医師の多様な働き方を受け入れる
公衆衛生という職場
~元検疫官 松本 昌子先生~(前編)

松本先生
今回は、日本医師会女性医師バンクの紹介を通じて、東京検疫所に医師として勤務されたご経験のある、松本昌子先生にお話を伺いました。

検疫所に就職するまでの経歴

猪狩(以下、猪):今回は、東京検疫所で勤務されたご経験のある松本先生にお話を伺います。

松本(以下、松):検疫所での仕事は、医学生の皆さんにとってはなかなかイメージが湧きにくいと思いますので、本日はできる限りお伝えできればと思います。よろしくお願いします。

:まず、先生の簡単なご経歴をお聞かせいただけますか?

:私は、2000年に医学部を卒業しました。当時はがん治療に興味があり、放射線科などを志望していました。しかし、健康上の理由で臨床研修を受けず、ブランクができてしまいました。当時は現在の臨床研修制度ではなく、卒業後は医局に入るのが一般的だったのですが、医局に入るタイミングも逃してしまいました。その後、知人の厚意で1年間臨床研修を受けましたが、制度改正でその研修も無効となり進路に迷っていました。そんな時に出会ったのが、日本医師会女性医師バンクでした。

:日本医師会女性医師バンクは、厚生労働省から委託され、日本医師会が行っている、女性医師の就労・勤務継続・再研修などの支援事業です。登録された方には一人ひとり担当のコーディネーターがつき、相談に乗ったり、その方の事情に合わせた就職先を探したりしています。そして、松本先生が登録された時、私が担当になったのですよね。ちなみに、先生はどうやって女性医師バンクを見つけられたのですか?

__データ__
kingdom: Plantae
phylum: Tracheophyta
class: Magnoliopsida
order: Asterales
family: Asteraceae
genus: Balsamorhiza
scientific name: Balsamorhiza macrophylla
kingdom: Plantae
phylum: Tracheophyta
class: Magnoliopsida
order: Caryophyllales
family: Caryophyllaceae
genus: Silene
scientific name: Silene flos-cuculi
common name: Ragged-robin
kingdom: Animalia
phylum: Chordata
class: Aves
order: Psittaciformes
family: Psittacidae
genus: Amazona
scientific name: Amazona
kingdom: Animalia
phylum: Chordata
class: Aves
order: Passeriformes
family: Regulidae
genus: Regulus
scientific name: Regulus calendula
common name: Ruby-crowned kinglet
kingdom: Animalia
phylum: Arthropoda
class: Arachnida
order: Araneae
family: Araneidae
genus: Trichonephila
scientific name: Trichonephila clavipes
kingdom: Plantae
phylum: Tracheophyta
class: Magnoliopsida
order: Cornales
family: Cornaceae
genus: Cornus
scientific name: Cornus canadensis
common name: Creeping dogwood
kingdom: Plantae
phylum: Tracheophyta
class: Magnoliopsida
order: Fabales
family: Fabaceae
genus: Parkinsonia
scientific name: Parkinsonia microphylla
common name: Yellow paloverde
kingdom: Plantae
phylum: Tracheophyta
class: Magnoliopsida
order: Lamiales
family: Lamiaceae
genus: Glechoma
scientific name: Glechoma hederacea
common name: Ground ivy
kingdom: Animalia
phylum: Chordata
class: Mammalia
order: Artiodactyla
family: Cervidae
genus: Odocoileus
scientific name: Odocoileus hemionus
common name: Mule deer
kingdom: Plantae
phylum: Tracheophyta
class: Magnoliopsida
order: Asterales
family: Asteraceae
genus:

__課題 A__
検疫官へのインタビューのうち「医師の多様な働き方を受け入れる」から「る松本先生にお話を伺います。」まで(両端を含む)を、「公衆衛生」を「地域医療」に置き換えて書き改めてください。
__課題 B__
検疫官へのインタビューによると、松本先生が医学部を卒業したのは何年ですか。

__回答欄 A__
医師の多様な働き方を受け入れる
地域医療という職場
~元検疫官 松本 昌子先生~(前編)

松本先生
今回は、日本医師会女性医師バンクの紹介を通じて、東京検疫所に医師として勤務されたご経験のある、松本昌子先生にお話を伺いました。

検疫所に就職するまでの経歴

猪狩(以下、猪):今回は、東京検疫所で勤務されたご経験のある松本先生にお話を伺います。

__回答欄 B__
2000年です。